Processor does not guarantee detection of every security event.
14. AUDITS
Customer acknowledges that GrowthForgeOS™ is a shared SaaS platform.
Processor is not obligated to allow onsite audits.
Reasonable security documentation may be provided upon written request when legally required.
15. DATA RETENTION
Processor shall retain Personal Data only as necessary:
• To provide the Services.
• To comply with legal obligations.
• To enforce agreements.
• To resolve disputes.
Upon termination of Services:
• Customer is responsible for exporting its data.
• Processor may delete Customer data after applicable retention periods.
• Recovery of deleted data may not be possible.
16. LIMITATION OF LIABILITY
The liability limitations contained in the Terms of Service apply to this DPA and are incorporated herein by reference.
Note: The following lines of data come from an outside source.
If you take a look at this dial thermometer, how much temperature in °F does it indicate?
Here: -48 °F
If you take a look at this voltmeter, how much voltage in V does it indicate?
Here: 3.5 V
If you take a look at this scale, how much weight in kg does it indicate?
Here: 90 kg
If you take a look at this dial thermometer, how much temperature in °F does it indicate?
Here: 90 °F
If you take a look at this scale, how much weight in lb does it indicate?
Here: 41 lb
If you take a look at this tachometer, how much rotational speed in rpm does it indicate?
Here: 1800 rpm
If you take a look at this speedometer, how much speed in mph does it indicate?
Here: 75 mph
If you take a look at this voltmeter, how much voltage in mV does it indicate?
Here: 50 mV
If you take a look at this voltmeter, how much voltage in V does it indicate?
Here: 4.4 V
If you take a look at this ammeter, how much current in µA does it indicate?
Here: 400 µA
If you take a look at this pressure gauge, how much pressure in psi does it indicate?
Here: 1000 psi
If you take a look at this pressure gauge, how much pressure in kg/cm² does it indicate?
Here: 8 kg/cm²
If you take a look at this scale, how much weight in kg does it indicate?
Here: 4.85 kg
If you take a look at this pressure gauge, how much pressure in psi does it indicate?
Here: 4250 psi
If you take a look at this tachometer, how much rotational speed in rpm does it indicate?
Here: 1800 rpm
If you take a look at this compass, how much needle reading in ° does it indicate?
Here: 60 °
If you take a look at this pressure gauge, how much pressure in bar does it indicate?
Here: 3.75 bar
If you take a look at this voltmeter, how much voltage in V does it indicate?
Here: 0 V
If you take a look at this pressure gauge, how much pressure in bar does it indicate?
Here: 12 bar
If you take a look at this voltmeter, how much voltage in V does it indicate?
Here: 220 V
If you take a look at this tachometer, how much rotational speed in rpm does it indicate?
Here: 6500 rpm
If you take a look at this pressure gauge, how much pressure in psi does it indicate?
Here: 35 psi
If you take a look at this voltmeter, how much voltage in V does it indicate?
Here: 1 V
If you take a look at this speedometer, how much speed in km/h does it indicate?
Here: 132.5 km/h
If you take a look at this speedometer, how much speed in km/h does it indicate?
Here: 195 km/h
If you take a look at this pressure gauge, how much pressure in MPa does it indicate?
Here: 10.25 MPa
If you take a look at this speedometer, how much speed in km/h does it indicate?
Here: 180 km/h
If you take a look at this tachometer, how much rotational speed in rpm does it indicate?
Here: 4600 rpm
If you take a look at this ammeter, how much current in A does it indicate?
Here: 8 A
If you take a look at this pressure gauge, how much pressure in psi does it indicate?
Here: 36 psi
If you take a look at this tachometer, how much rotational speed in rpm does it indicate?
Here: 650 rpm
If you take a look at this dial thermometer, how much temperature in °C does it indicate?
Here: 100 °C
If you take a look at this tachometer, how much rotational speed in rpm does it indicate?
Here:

Nothing in this DPA expands Processor's liability beyond the limitations stated in the Terms of Service.
17. TERM
This DPA remains effective for so long as Processor processes Personal Data on behalf of Customer.
18. ORDER OF PRECEDENCE
If a conflict exists between this DPA and the Terms of Service regarding Personal Data processing, this DPA shall control solely with respect to Personal Data processing obligations.
All other provisions of the Terms of Service remain in full force and effect.
19. CONTACT INFORMATION
Questions regarding this DPA may be directed to:
Wild RiverDog Development Group, LLC
14900 Avery Ranch Blvd., Suite C200
Austin, Texas 78717
20. INCORPORATION BY REFERENCE
This Data Processing Addendum is incorporated into and made part of the GrowthForgeOS™ Terms of Service.
By using GrowthForgeOS™, Customer acknowledges and agrees to this DPA.